» **Selected extract**
>>>>

Finding a subset summing to zero is the subset sum (SS) problem, which is known to be NP-complete. The second problem we call the binary quadratic form (BQF) problem (see Definition 9), and there is reason to believe this problem is NP-complete as well (see Appendix B). As a result, we conjecture that finding solutions to the union of the two problems is computationally hard.

By reducing SS and the BQF problem to finding slopes \(\mathsf {W}\) evenly covering points \(\mathsf {P}\), we establish our results.

Related Work. Rogaway [19] has shown that the dependence on \(\ell \) disappears if you consider a version of PMAC with an ideal tweakable block cipher. PMAC’s basic structure has also been used to design schemes where the impact of \(\ell \) is reduced by construction: Yasuda’s PMAC-with-Parity [23] and Zhang’s PMACX [24] get bounds of the form \(q^2\ell ^2/2^{2n}\).

For EMAC, Pietrzak [17] proved that if \(\ell \le 2^{n/8}\) and \(q\ge \ell ^2\), then the bound’s order of growth is independent of \(\ell \). The proven bound is

$$\begin{aligned} 128\cdot \frac{q^2\ell ^8}{2^{2n}} + 16\cdot \frac{q^2}{2^n} + \frac{q(q-1)}{2^{n+1}}\,. \end{aligned}$$
(3)

<<<<

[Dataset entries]
>>>>

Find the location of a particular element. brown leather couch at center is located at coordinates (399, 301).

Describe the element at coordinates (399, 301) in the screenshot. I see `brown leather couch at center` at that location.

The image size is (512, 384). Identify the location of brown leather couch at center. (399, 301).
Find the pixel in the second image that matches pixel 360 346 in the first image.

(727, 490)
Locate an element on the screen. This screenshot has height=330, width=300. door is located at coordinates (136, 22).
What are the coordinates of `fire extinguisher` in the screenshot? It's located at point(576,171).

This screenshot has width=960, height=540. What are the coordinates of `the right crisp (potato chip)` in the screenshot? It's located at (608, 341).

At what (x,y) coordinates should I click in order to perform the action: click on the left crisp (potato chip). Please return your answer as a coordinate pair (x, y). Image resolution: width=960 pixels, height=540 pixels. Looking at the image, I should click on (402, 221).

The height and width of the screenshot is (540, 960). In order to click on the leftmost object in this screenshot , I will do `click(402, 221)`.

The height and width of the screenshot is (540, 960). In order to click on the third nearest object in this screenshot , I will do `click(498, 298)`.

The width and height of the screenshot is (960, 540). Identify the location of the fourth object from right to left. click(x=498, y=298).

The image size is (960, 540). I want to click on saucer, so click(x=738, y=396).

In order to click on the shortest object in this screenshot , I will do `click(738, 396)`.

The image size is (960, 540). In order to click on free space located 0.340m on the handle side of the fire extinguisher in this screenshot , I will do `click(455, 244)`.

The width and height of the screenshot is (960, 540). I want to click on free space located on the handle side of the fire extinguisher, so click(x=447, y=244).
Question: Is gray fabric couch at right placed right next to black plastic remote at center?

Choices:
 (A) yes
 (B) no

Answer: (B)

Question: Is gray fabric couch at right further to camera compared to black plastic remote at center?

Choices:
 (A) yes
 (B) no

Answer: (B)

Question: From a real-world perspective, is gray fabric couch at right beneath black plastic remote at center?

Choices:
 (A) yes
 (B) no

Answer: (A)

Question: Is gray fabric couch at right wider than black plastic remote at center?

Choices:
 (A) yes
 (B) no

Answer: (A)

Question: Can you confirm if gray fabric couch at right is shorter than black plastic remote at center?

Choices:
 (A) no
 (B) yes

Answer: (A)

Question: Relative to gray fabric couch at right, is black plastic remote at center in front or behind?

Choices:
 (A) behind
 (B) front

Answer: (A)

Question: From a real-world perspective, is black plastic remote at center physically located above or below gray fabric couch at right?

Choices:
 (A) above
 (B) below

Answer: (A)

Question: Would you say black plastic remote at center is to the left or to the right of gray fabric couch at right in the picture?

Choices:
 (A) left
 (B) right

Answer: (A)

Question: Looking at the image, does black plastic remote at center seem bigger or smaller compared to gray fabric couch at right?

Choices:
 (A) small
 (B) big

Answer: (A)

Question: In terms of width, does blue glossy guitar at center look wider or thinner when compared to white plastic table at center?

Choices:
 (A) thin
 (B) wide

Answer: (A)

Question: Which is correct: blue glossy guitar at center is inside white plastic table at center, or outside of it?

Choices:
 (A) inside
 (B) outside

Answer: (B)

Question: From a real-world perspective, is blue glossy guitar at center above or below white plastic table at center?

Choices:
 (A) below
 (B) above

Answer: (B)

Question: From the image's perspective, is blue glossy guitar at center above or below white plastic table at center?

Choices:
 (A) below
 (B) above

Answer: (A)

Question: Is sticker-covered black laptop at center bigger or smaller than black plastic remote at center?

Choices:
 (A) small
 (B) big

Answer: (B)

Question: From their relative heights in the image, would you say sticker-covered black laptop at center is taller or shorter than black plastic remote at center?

<<<<

» **What is being asked**
Can you repeat the excerpt on MAC security bounds verbatim, starting with "Finding a subset" and going on through "establish our results."? The records aren't needed for this.

» **Output of the task**
Finding a subset summing to zero is the subset sum (SS) problem, which is known to be NP-complete. The second problem we call the binary quadratic form (BQF) problem (see Definition 9), and there is reason to believe this problem is NP-complete as well (see Appendix B). As a result, we conjecture that finding solutions to the union of the two problems is computationally hard.

By reducing SS and the BQF problem to finding slopes \(\mathsf {W}\) evenly covering points \(\mathsf {P}\), we establish our results.